An Environmental Assessment (EA) of the Combat Aviation Brigade coming to Fort Carson in the next year or two will be front and center from 6 to 8 p.m. Thursday night the at Crowne Plaza Hotel.
It's the third public meeting to be held on the EA, which notes no significant impacts from the 113-helicopter brigade. Defense Department officials have said the brigade means 2,700 more soldiers at Carson. Local businesses and government officials have vigorously supported the new unit.
But not everyone is thrilled. Ranchers around in the Pinon Canyon Maneuver Site in southeast Colorado, which will be used by the brigade for training, aren't convinced the CAB is a good thing.
Local peace activist Bill Sulzman sent us a dispatch from the first meeting about the EA, held in Trinidad on Monday. He tells us the Army is already changing the plan by adding seven concrete landing strips at the maneuver site. "The EA had stated there would be no new construction at PCMS," Sulzman says in an e-mail.

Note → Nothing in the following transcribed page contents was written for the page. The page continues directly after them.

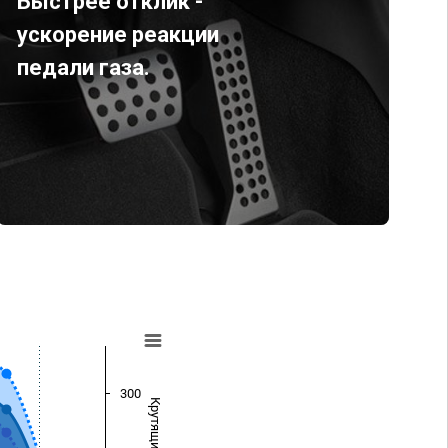
Быстрее отклик -
ускорение реакции
педали газа.
300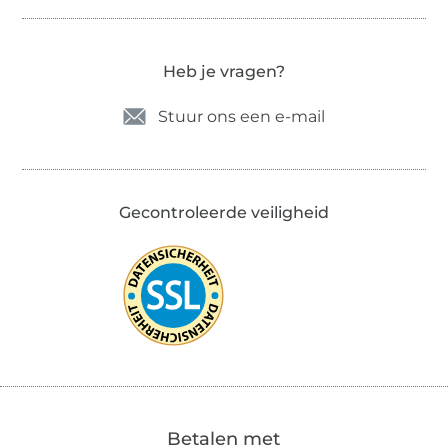
Heb je vragen?
Stuur ons een e-mail
Gecontroleerde veiligheid
Betalen met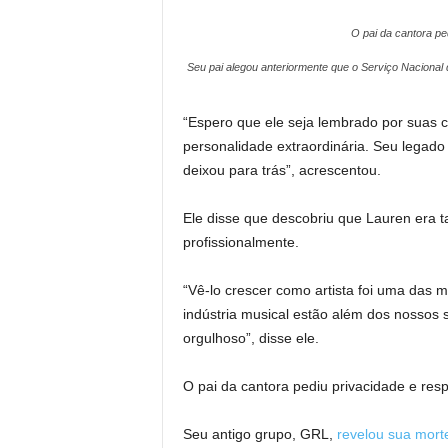
O pai da cantora ped
Seu pai alegou anteriormente que o Serviço Naciona
“Espero que ele seja lembrado por suas c
personalidade extraordinária. Seu legado 
deixou para trás”, acrescentou.
Ele disse que descobriu que Lauren era 
profissionalmente.
“Vê-lo crescer como artista foi uma das 
indústria musical estão além dos nossos
orgulhoso”, disse ele.
O pai da cantora pediu privacidade e resp
Seu antigo grupo, GRL,
revelou sua mor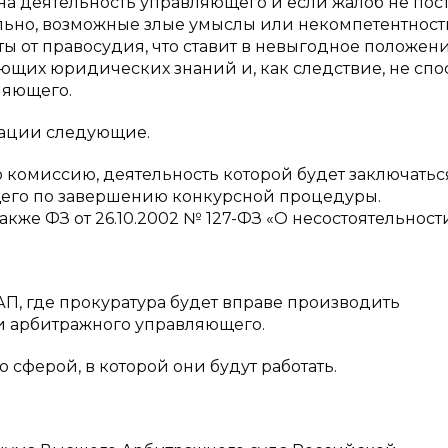
на деятельность управляющего и если жалоб не пост
ельно, возможные злые умыслы или некомпетентност
 от правосудия, что ставит в невыгодное положен
щих юридических знаний и, как следствие, не спо
ляющего.
уации следующие.
 комиссию, деятельность которой будет заключатьс
его по завершению конкурсной процедуры.
акже ФЗ от 26.10.2002 № 127-ФЗ «О несостоятельност
оАП, где прокуратура будет вправе производить
и арбитражного управляющего.
 сферой, в которой они будут работать.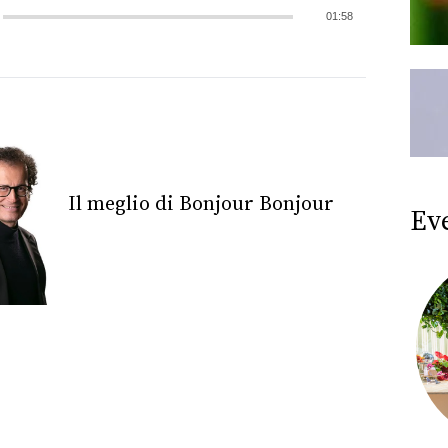
01:58
Il meglio di Bonjour Bonjour
Ev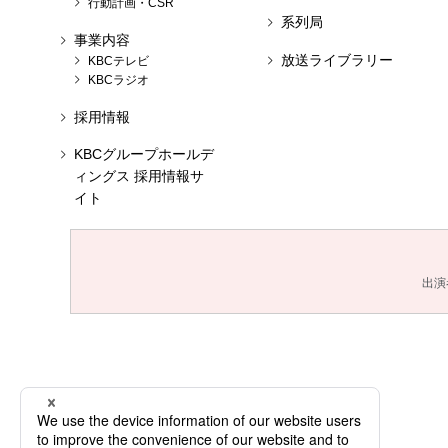
行動計画・CSR
系列局
事業内容
放送ライブラリー
KBCテレビ
KBCラジオ
採用情報
KBCグループホールデ
ィングス 採用情報サ
イト
出演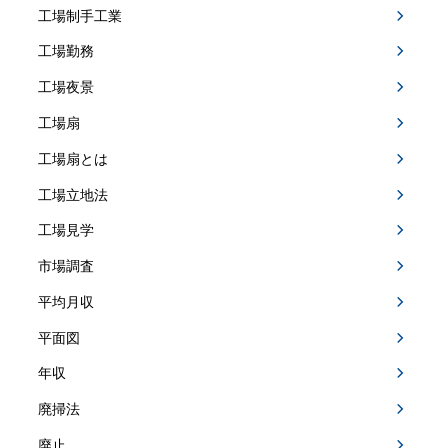
工場制手工業
工場勤務
工場夜景
工場扇
工場扇とは
工場立地法
工場見学
市場調査
平均月収
平面図
年収
廃掃法
廃止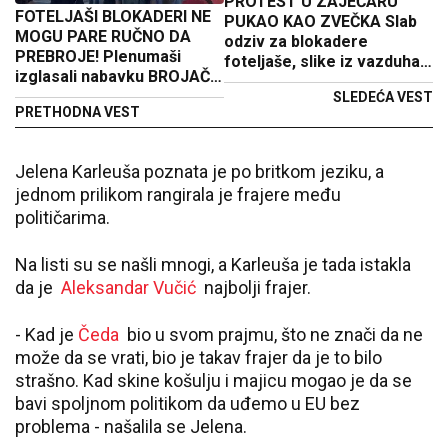
PROTEST U ZAJEČARU
FOTELJAŠI BLOKADERI NE
PUKAO KAO ZVEČKA Slab
MOGU PARE RUČNO DA
odziv za blokadere
PREBROJE! Plenumaši
foteljaše, slike iz vazduha
izglasali nabavku BROJAČA
SVE govore (FOTO)
PARA! (FOTO)
SLEDEĆA VEST
PRETHODNA VEST
Jelena Karleuša poznata je po britkom jeziku, a
jednom prilikom rangirala je frajere među
političarima.
Na listi su se našli mnogi, a Karleuša je tada istakla
da je
Aleksandar Vučić
najbolji frajer.
- Kad je
Čeda
bio u svom prajmu, što ne znači da ne
može da se vrati, bio je takav frajer da je to bilo
strašno. Kad skine košulju i majicu mogao je da se
bavi spoljnom politikom da uđemo u EU bez
problema - našalila se Jelena.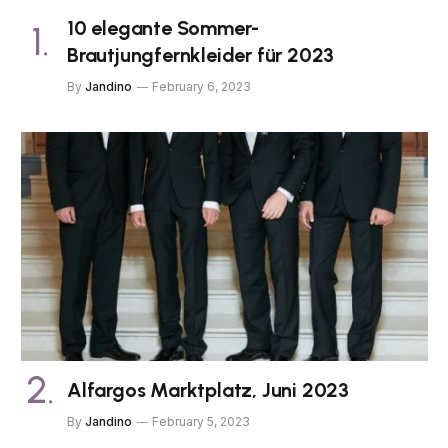
10 elegante Sommer-
Brautjungfernkleider für 2023
By
Jandino
February 6, 2023
Alfargos Marktplatz, Juni 2023
By
Jandino
February 5, 2023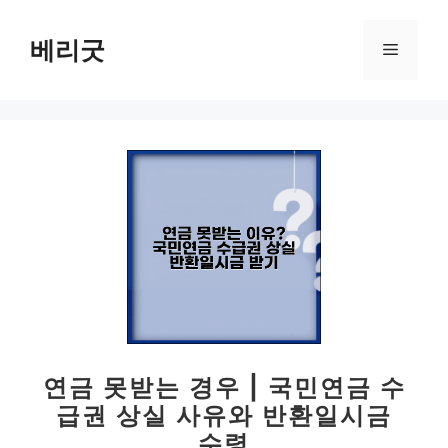
컨
텐
베리굿
메
츠
로
뉴
건
너
뛰
기
연금 못받는 경우 | 국민연금 수
급권 상실 사유와 반환일시금
수령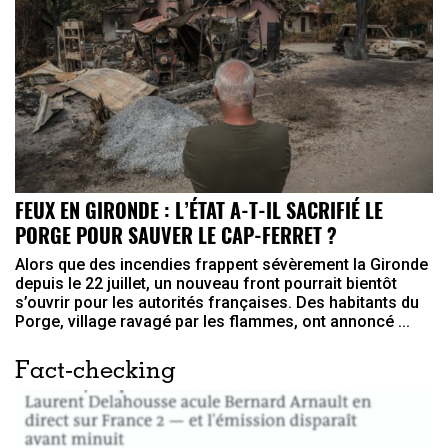
FEUX EN GIRONDE : L’ÉTAT A-T-IL SACRIFIÉ LE
PORGE POUR SAUVER LE CAP-FERRET ?
Alors que des incendies frappent sévèrement la Gironde
depuis le 22 juillet, un nouveau front pourrait bientôt
s’ouvrir pour les autorités françaises. Des habitants du
Porge, village ravagé par les flammes, ont annoncé ...
Fact-checking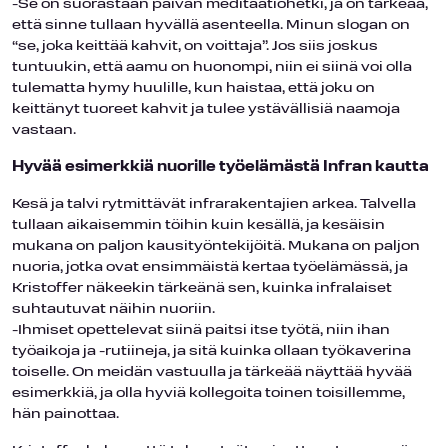
-Se on suorastaan päivän meditaatiohetki, ja on tärkeää,
että sinne tullaan hyvällä asenteella. Minun slogan on
“se, joka keittää kahvit, on voittaja”. Jos siis joskus
tuntuukin, että aamu on huonompi, niin ei siinä voi olla
tulematta hymy huulille, kun haistaa, että joku on
keittänyt tuoreet kahvit ja tulee ystävällisiä naamoja
vastaan.
Hyvää esimerkkiä nuorille työelämästä Infran kautta
Kesä ja talvi rytmittävät infrarakentajien arkea. Talvella
tullaan aikaisemmin töihin kuin kesällä, ja kesäisin
mukana on paljon kausityöntekijöitä. Mukana on paljon
nuoria, jotka ovat ensimmäistä kertaa työelämässä, ja
Kristoffer näkeekin tärkeänä sen, kuinka infralaiset
suhtautuvat näihin nuoriin.
-Ihmiset opettelevat siinä paitsi itse työtä, niin ihan
työaikoja ja -rutiineja, ja sitä kuinka ollaan työkaverina
toiselle. On meidän vastuulla ja tärkeää näyttää hyvää
esimerkkiä, ja olla hyviä kollegoita toinen toisillemme,
hän painottaa.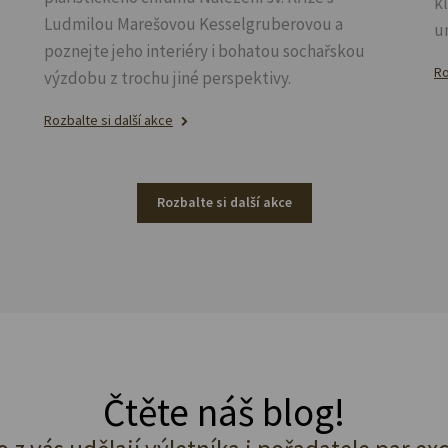
k
Ludmilou Marešovou Kesselgruberovou a
u
poznejte jeho interiéry i bohatou sochařskou
Ro
výzdobu z trochu jiné perspektivy.
Rozbalte si další akce
Rozbalte si další akce
Čtěte náš blog!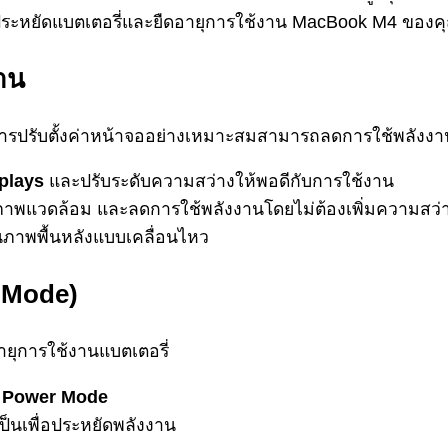
ณประหยัดแบตเตอรี่และยืดอายุการใช้งาน MacBook M4 ของคุณ
งาน
การปรับตั้งค่าหน้าจออย่างเหมาะสมสามารถลดการใช้พลังงา
plays
และปรับระดับความสว่างให้พอดีกับการใช้งาน
สภาพแวดล้อม และลดการใช้พลังงานโดยไม่ต้องเพิ่มความสว่
นภาพพื้นหลังแบบเคลื่อนไหว
 Mode)
ยุการใช้งานแบตเตอรี่
w Power Mode
็นเพื่อประหยัดพลังงาน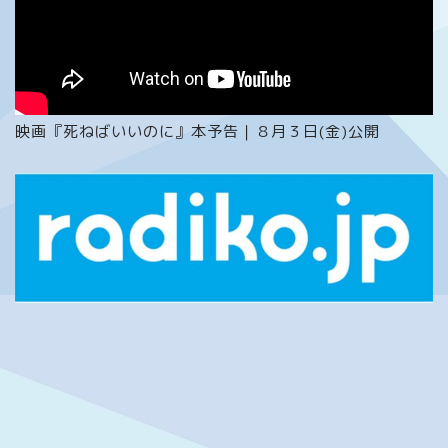
映画『死ねばいいのに』本予告｜８月３日(金)公開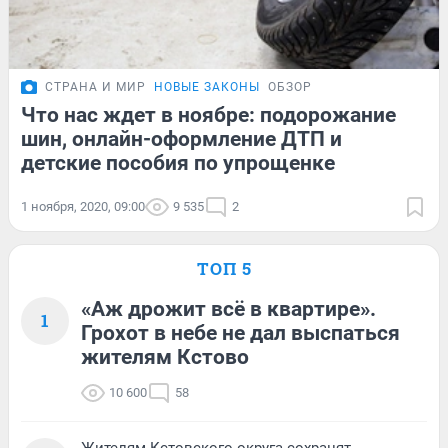
СТРАНА И МИР
НОВЫЕ ЗАКОНЫ
ОБЗОР
Что нас ждет в ноябре: подорожание
шин, онлайн-оформление ДТП и
детские пособия по упрощенке
1 ноября, 2020, 09:00
9 535
2
ТОП 5
«Аж дрожит всё в квартире».
1
Грохот в небе не дал выспаться
жителям Кстово
10 600
58
Жителям Кстовского округа сохранят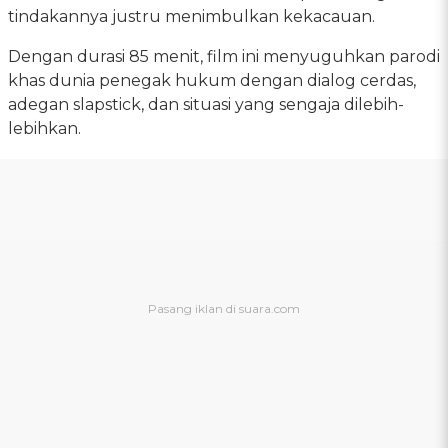
tindakannya justru menimbulkan kekacauan.
Dengan durasi 85 menit, film ini menyuguhkan parodi
khas dunia penegak hukum dengan dialog cerdas,
adegan slapstick, dan situasi yang sengaja dilebih-
lebihkan.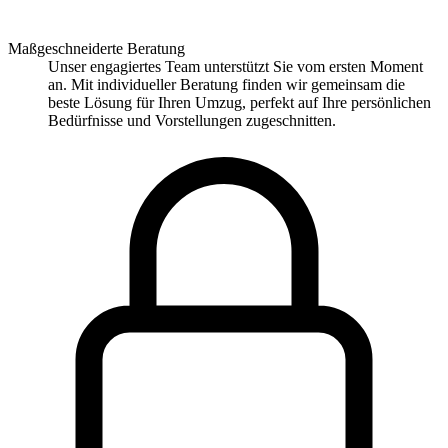
Maßgeschneiderte Beratung
Unser engagiertes Team unterstützt Sie vom ersten Moment
an. Mit individueller Beratung finden wir gemeinsam die
beste Lösung für Ihren Umzug, perfekt auf Ihre persönlichen
Bedürfnisse und Vorstellungen zugeschnitten.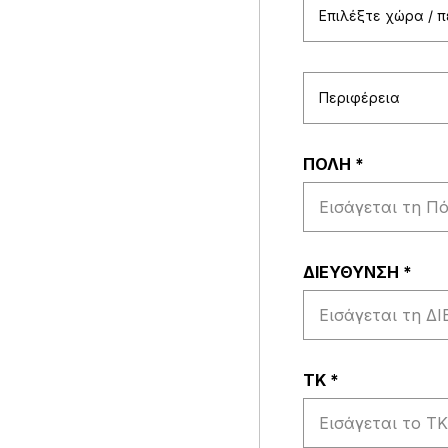
Επιλέξτε χώρα / 
Περιφέρεια
ΠΟΛΗ
*
ΔΙΕΥΘΥΝΣΗ
*
ΤΚ
*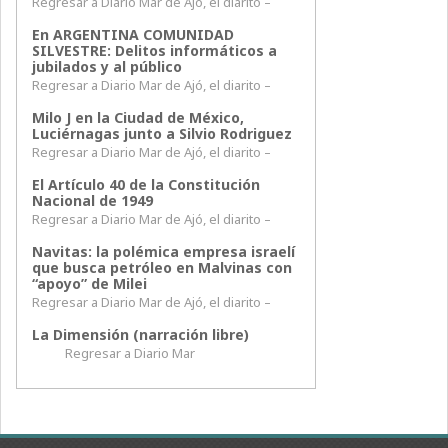
Regresar a Diario Mar de Ajó, el diarito –
En ARGENTINA COMUNIDAD
SILVESTRE: Delitos informáticos a
jubilados y al público
Regresar a Diario Mar de Ajó, el diarito –
Milo J en la Ciudad de México,
Luciérnagas junto a Silvio Rodriguez
Regresar a Diario Mar de Ajó, el diarito –
El Artículo 40 de la Constitución
Nacional de 1949
Regresar a Diario Mar de Ajó, el diarito –
Navitas: la polémica empresa israelí
que busca petróleo en Malvinas con
“apoyo” de Milei
Regresar a Diario Mar de Ajó, el diarito –
La Dimensión (narración libre)
Regresar a Diario Mar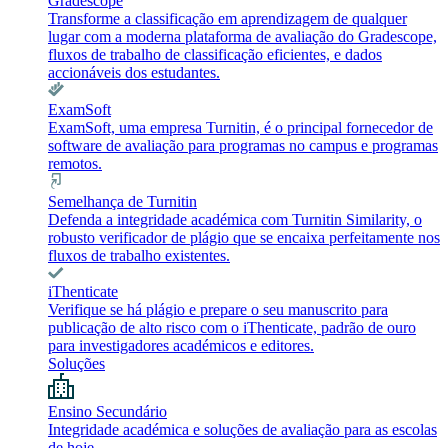
Gradescope
Transforme a classificação em aprendizagem de qualquer
lugar com a moderna plataforma de avaliação do Gradescope,
fluxos de trabalho de classificação eficientes, e dados
accionáveis dos estudantes.
ExamSoft
ExamSoft, uma empresa Turnitin, é o principal fornecedor de
software de avaliação para programas no campus e programas
remotos.
Semelhança de Turnitin
Defenda a integridade académica com Turnitin Similarity, o
robusto verificador de plágio que se encaixa perfeitamente nos
fluxos de trabalho existentes.
iThenticate
Verifique se há plágio e prepare o seu manuscrito para
publicação de alto risco com o iThenticate, padrão de ouro
para investigadores académicos e editores.
Soluções
Ensino Secundário
Integridade académica e soluções de avaliação para as escolas
de hoje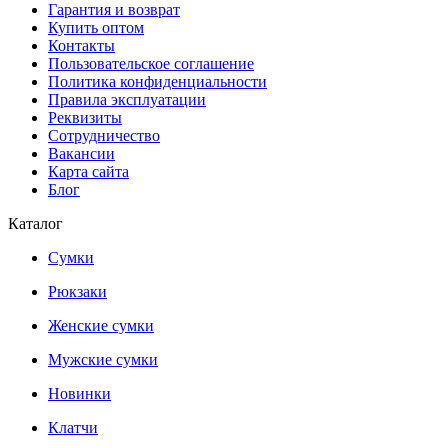
Гарантия и возврат
Купить оптом
Контакты
Пользовательское соглашение
Политика конфиденциальности
Правила эксплуатации
Реквизиты
Сотрудничество
Вакансии
Карта сайта
Блог
Каталог
Сумки
Рюкзаки
Женские сумки
Мужские сумки
Новинки
Клатчи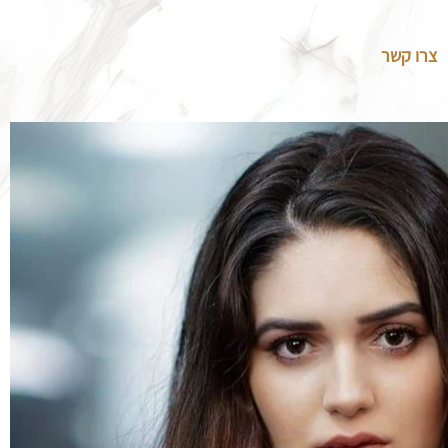
צרו קשר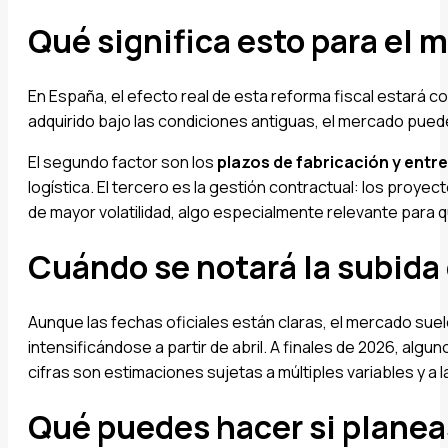
Qué significa esto para el 
En España, el efecto real de esta reforma fiscal estará c
adquirido bajo las condiciones antiguas, el mercado pued
El segundo factor son los
plazos de fabricación y entr
logística. El tercero es la gestión contractual: los pro
de mayor volatilidad, algo especialmente relevante para
Cuándo se notará la subida
Aunque las fechas oficiales están claras, el mercado sue
intensificándose a partir de abril. A finales de 2026, al
cifras son estimaciones sujetas a múltiples variables y a 
Qué puedes hacer si plane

He also reports that the Las Animas County Commissioners released a letter in which they asked for a full Environmental Impact Statement (EIS) for this project as opposed to the less detailed Environmental Assessment (EA). The Army didn't say one way or another Monday night, but it's doubtful. An EIS is much more thorough and time-consuming than an EA.
More from Sulzman:
The proposal still does not contain mention of the dozen or so Gray Eagle Predator style attack drones which are listed as being a standard part of the package of a Heavy Combat Aviation Brigade such as the one coming to Fort Carson. A followup Q&A with a Fort Carson officer clarified that. By the time they complete the project in 2 years they expect to have Gray Eagles. This would be a second example of stuff being added. Earlier they had said they needed 7 concrete Landing strips. It is clear that once they start the actual building more things can be added. Cost is apparently not an issue.
The next day, Tuesday, Carson folks met with Trinidad businessmen, as reported by the Pueblo Chieftain.
Tuesday night, the Army took its EA show to Otero Junior College in La Junta. Tomorrow night, it will come to Colorado Springs, where it probably will be greeted with its most friendly audience yet.
El Paso County commissioners last year adopted a resolution in support of the brigade, and Commission Chair Amy Lathen had this to say in her State of the Region address on Dec. 14 at a Greater Colorado Springs Chamber of Commerce luncheon:
“Let’s remember how well we all worked together to secure the new Combat Aviation Brigade at Fort Carson. Delegations led by the Chamber with EDC, El Paso County, Colorado Springs Utilities and many of the businesses represented in this room today met with military leaders at the Pentagon and congressional leaders on Capitol Hill more than once to make sure that those decision makers understood all that our region has to offer and our unique community commitment to Fort Carson, Peterson Air Force Base, The Air Force Academy, Cheyenne Mountain Air Station and Schriever.”